━━━ SELECTED TEXT
Next, are basically your secret phone reviewers. I mean what else can I call someone who reads your texts or watches whatever you’re doing on your OWN phone?. Even as I am typing this I happen to have quite an audience of a Venetian.. I understand that travelling in a vehicle is really boring at times, but if you have nothing to do please don’t do it next to me. I love my privacy and seeing you constantly checking my phone surreptitiously is tantamount to stalking and privacy invasion. Next time carry a book or something to keep your idle mind occupied. Or like I do, carry your earphones and plug them in to your handset and listen to either your playlist or the radio.

Speaking of that, there are some certain people who think that we all want to listen to their music, so they’ll honour us by playing their music on speaker.. I mean come on if I wanted loud music I’d definitely not board a quiet peaceful bus.
━━━━━━
━━━ SOURCE INFORMATION
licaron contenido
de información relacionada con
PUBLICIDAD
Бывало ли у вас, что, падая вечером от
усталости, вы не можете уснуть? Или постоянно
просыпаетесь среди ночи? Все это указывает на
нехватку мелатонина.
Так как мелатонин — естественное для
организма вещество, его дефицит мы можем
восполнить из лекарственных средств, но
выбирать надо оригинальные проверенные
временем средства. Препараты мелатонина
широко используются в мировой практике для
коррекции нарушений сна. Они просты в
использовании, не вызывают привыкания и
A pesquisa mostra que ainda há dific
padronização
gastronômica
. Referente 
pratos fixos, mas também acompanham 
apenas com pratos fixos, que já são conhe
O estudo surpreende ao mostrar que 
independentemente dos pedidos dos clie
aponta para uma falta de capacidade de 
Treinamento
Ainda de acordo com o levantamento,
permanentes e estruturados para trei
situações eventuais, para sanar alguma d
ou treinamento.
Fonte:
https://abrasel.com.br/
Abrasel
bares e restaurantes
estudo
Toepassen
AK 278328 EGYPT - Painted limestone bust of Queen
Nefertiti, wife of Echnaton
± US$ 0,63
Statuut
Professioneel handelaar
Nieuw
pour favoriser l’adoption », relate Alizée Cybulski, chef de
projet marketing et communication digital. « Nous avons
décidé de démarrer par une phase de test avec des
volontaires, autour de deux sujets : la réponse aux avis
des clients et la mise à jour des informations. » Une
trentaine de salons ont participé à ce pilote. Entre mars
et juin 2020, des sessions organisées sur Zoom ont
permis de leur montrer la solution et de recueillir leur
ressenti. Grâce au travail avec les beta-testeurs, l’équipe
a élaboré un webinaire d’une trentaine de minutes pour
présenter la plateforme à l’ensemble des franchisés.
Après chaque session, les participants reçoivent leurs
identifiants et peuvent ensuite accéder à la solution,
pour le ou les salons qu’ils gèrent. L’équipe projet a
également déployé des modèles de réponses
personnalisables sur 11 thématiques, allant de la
━━━━━━
> PROBLEMS TO SOLVE:
**1)** In the passage about fellow bus passengers, what does the writer call someone who reads your texts or watches what you do on your own phone?
**2)** From the passage about fellow bus passengers, reproduce the text from "Speaking of that, there" up to and including "quiet peaceful bus.".

> ANSWERS TO THIS EXERCISE:
**1)** Your secret phone reviewers.

**2)**
Speaking of that, there are some certain people who think that we all want to listen to their music, so they’ll honour us by playing their music on speaker.. I mean come on if I wanted loud music I’d definitely not board a quiet peaceful bus.